In sum, the model proposed by Bach et al. (2014) provides an appropriate account to think about the potential sources of information at the basis of action interpretation and prediction. However, I am not convinced that manipulation knowledge is the appropriate theoretical construct that can explain how people predict the actions of others. Before concluding, I would like to emphasize that the revised model I propose can be viewed as a strong version of the mechanical knowledge hypothesis, excluding any role for manipulation knowledge in action understanding. This might appear surprising considering the significant literature supporting the importance of this knowledge for action and object representation (for recent publications, see Yee et al., 2013; Buxbaum, 2014; Buxbaum et al., 2014a,b).
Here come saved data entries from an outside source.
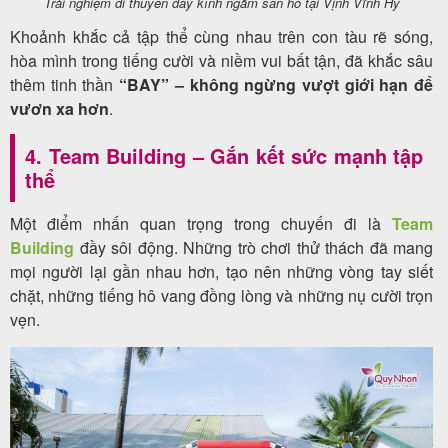
Trải nghiệm đi thuyền đáy kính ngắm san hô tại Vịnh Vĩnh Hy
Khoảnh khắc cả tập thể cùng nhau trên con tàu rẽ sóng,
hòa mình trong tiếng cười và niềm vui bất tận, đã khắc sâu
thêm tinh thần
“BAY” – không ngừng vượt giới hạn để
vươn xa hơn
.
4. Team Building – Gắn kết sức mạnh tập
thể
Một điểm nhấn quan trọng trong chuyến đi là
Team
Building
đầy sôi động. Những trò chơi thử thách đã mang
mọi người lại gần nhau hơn, tạo nên những vòng tay siết
chặt, những tiếng hô vang đồng lòng và những nụ cười trọn
vẹn.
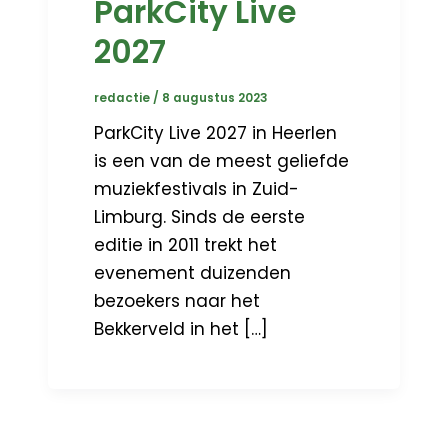
ParkCity Live
2027
redactie
/
8 augustus 2023
ParkCity Live 2027 in Heerlen
is een van de meest geliefde
muziekfestivals in Zuid-
Limburg. Sinds de eerste
editie in 2011 trekt het
evenement duizenden
bezoekers naar het
Bekkerveld in het […]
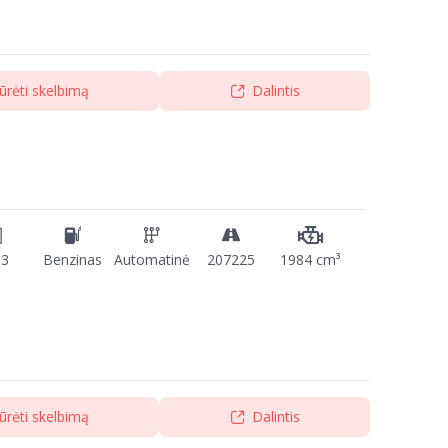
ūrėti skelbimą
Dalintis
13
Benzinas
Automatinė
207225
1984 cm³
ūrėti skelbimą
Dalintis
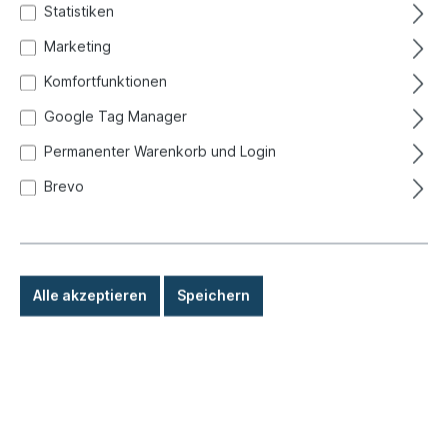
Statistiken
Marketing
Komfortfunktionen
Google Tag Manager
Permanenter Warenkorb und Login
Brevo
Alle akzeptieren
Speichern
4,30 €*
Preise inkl. MwSt. zzgl. Versandkosten
Sofort versandfertig, Lieferzeit: 1-3 Tage, Ausland +
Sperrgut längere Lieferzeit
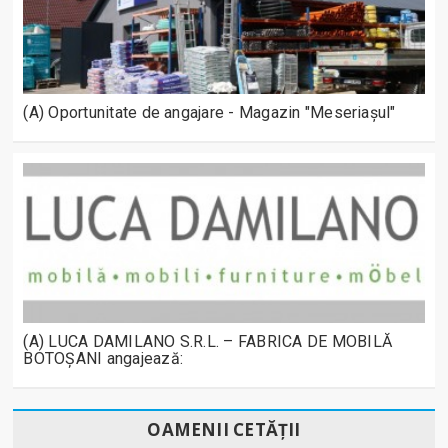
(A) Oportunitate de angajare - Magazin "Meseriașul"
(A) LUCA DAMILANO S.R.L. – FABRICA DE MOBILĂ
BOTOȘANI angajează:
OAMENII CETĂȚII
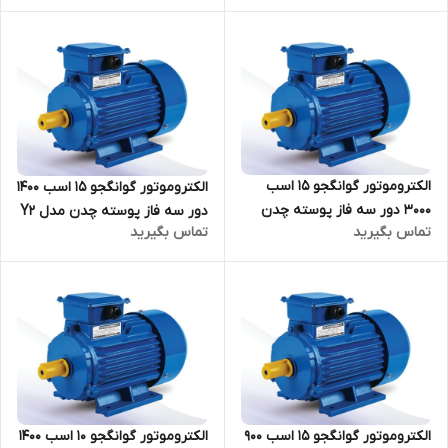
الکتروموتور گوانگجو 15 اسب
الکتروموتور گوانگجو 15 اسب 1400
3000 دور سه فاز پوسته چدن
دور سه فاز پوسته چدن مدل Y2
تماس بگیرید
تماس بگیرید
مدل Y2 ترمینال بالا
ترمینال بالا
الکتروموتور گوانگجو 15 اسب 900
الکتروموتور گوانگجو 10 اسب 1400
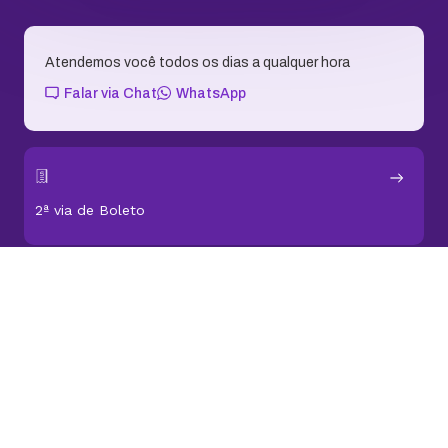
Soluções Pro
Soluções de Email
Domínios e Sites
Conteúdo para Evoluir
Sobre KingHost
Fale com a gente
Assessoria de Imprensa
Aplicativo KingHost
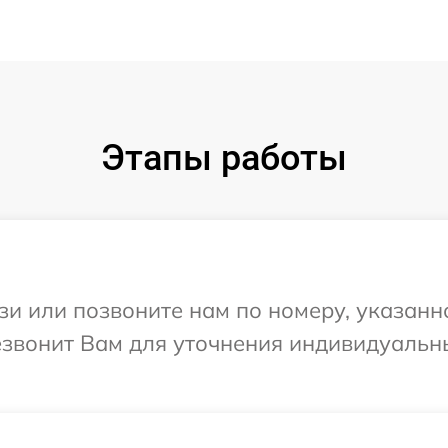
Этапы работы
и или позвоните нам по номеру, указанн
резвонит Вам для уточнения индивидуаль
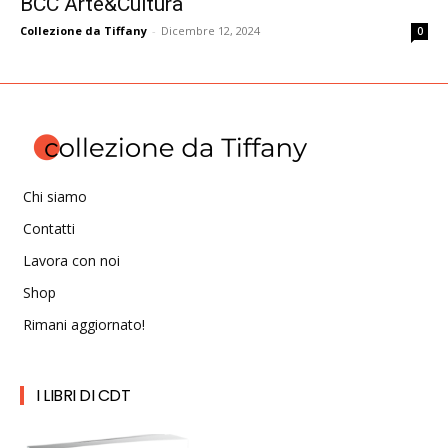
BCC Arte&Cultura
Collezione da Tiffany
-
Dicembre 12, 2024
0
Chi siamo
Contatti
Lavora con noi
Shop
Rimani aggiornato!
I LIBRI DI CDT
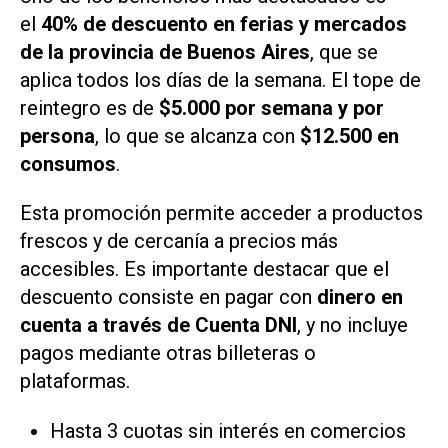
el
40% de descuento en ferias y mercados
de la provincia de Buenos Aires
, que se
aplica todos los días de la semana. El tope de
reintegro es de
$5.000 por semana y por
persona
, lo que se alcanza con
$12.500 en
consumos
.
Esta promoción permite acceder a productos
frescos y de cercanía a precios más
accesibles. Es importante destacar que el
descuento consiste en pagar con
dinero en
cuenta a través de Cuenta DNI
, y no incluye
pagos mediante otras billeteras o
plataformas.
Hasta 3 cuotas sin interés en comercios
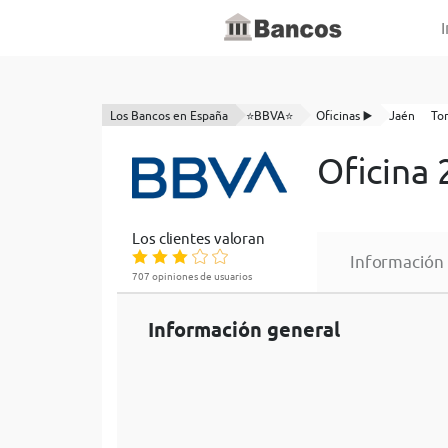
I
Los Bancos en España
⭐BBVA⭐
Oficinas ▶️
Jaén
To
Oficina
Los clientes valoran
Información
707 opiniones de usuarios
Información general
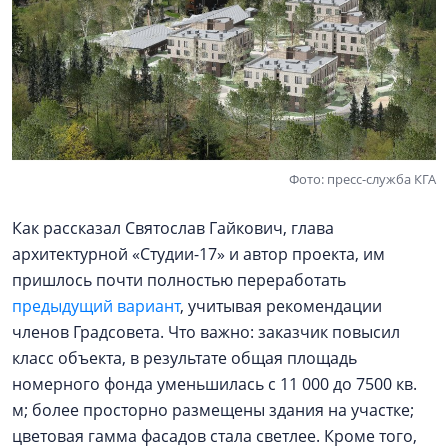
Фото: пресс-служба КГА
Как рассказал Святослав Гайкович, глава
архитектурной «Студии-17» и автор проекта, им
пришлось почти полностью переработать
предыдущий вариант
, учитывая рекомендации
членов Градсовета. Что важно: заказчик повысил
класс объекта, в результате общая площадь
номерного фонда уменьшилась с 11 000 до 7500 кв.
м; более просторно размещены здания на участке;
цветовая гамма фасадов стала светлее. Кроме того,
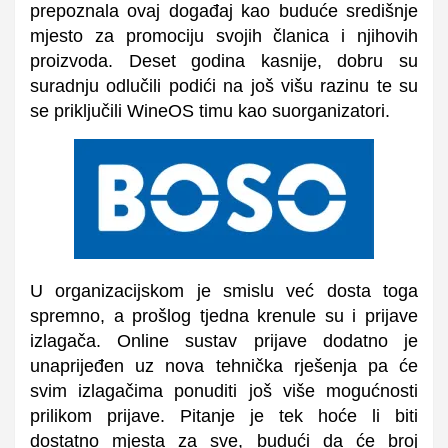
prepoznala ovaj događaj kao buduće središnje
mjesto za promociju svojih članica i njihovih
proizvoda. Deset godina kasnije, dobru su
suradnju odlučili podići na još višu razinu te su
se priključili WineOS timu kao suorganizatori.
U organizacijskom je smislu već dosta toga
spremno, a prošlog tjedna krenule su i prijave
izlagača. Online sustav prijave dodatno je
unaprijeđen uz nova tehnička rješenja pa će
svim izlagačima ponuditi još više mogućnosti
prilikom prijave. Pitanje je tek hoće li biti
dostatno mjesta za sve, budući da će broj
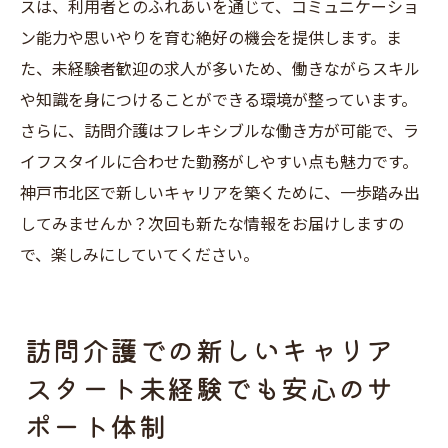
スは、利用者とのふれあいを通じて、コミュニケーショ
神戸市北区で訪問介護を始めるために必要
ン能力や思いやりを育む絶好の機会を提供します。ま
な準備
た、未経験者歓迎の求人が多いため、働きながらスキル
未経験者が訪問介護求人に応募する際の注
や知識を身につけることができる環境が整っています。
意点
さらに、訪問介護はフレキシブルな働き方が可能で、ラ
神戸市北区で訪問介護を始めるなら知っておく
イフスタイルに合わせた勤務がしやすい点も魅力です。
べき求人情報
神戸市北区で新しいキャリアを築くために、一歩踏み出
神戸市北区の訪問介護求人情報を集める方
してみませんか？次回も新たな情報をお届けしますの
法
で、楽しみにしていてください。
訪問介護求人の選び方と神戸市北区でのお
すすめ情報
訪問介護での新しいキャリア
神戸市北区で訪問介護求人を探す際のポイ
スタート未経験でも安心のサ
ント
ポート体制
訪問介護を始めるために知っておくべき求
人情報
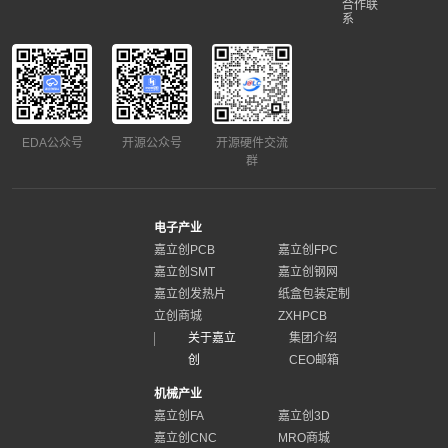
合作联
系
EDA公众号
开源公众号
开源硬件交流
群
电子产业
嘉立创PCB
嘉立创FPC
嘉立创SMT
嘉立创钢网
嘉立创发热片
纸盒包装定制
立创商城
ZXHPCB
关于嘉立
集团介绍
创
CEO邮箱
机械产业
嘉立创FA
嘉立创3D
嘉立创CNC
MRO商城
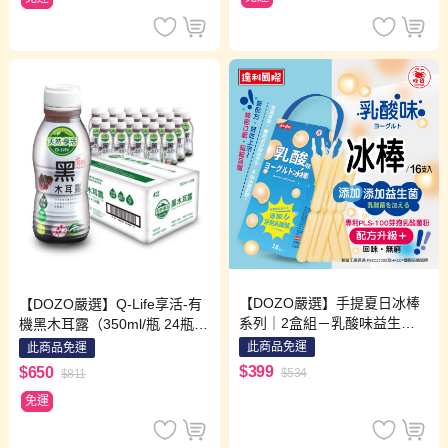
【DOZO嚴選】手提夏日冰棒
【DOZO嚴選】Q-Life享活-有
系列｜2盒組－乳酸味益生菌
機黑木耳露（350ml/瓶 24瓶/
冰棒×1盒＋百香果口味冰棒×1
箱）x1箱
此商品免運
此商品免運
盒（每盒16支）
$399
$650
$534
$811
免運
In a way, there is here an apparent discrepancy raising the key issue of whether the brain stores mechanical and/or manipulation knowledge. The available evidence is not sufficient to answer it, suggesting interesting perspectives for future research in the field.

Conflict of interest statement

The author declares that the research was conducted in the absence of any commercial or financial relationships that could be construed as a potential conflict of interest.

Acknowledgments

This work was supported by grants from ANR (Agence Nationale pour la Recherche; Project Démences et Utilisation d'Outils/Dementia and Tool Use, N°ANR 2011 MALZ 006 03), and was performed within the framework of the LABEX CORTEX (ANR-11-LABX-0042) of Université de Lyon, within the program “Investissements d'Avenir” (ANR-11- IDEX-0007) operated by the French National Research Agency (ANR).

Footnotes

1Note that, contrary to Bach et al. (2014), many authors even assume that function knowledge is the basis for predicting actions of others because it might contain information about the specific actions associated with the physical properties of tools (e.g., van Elk et al., 2014). Nevertheless, I will not discuss this aspect in more detail here.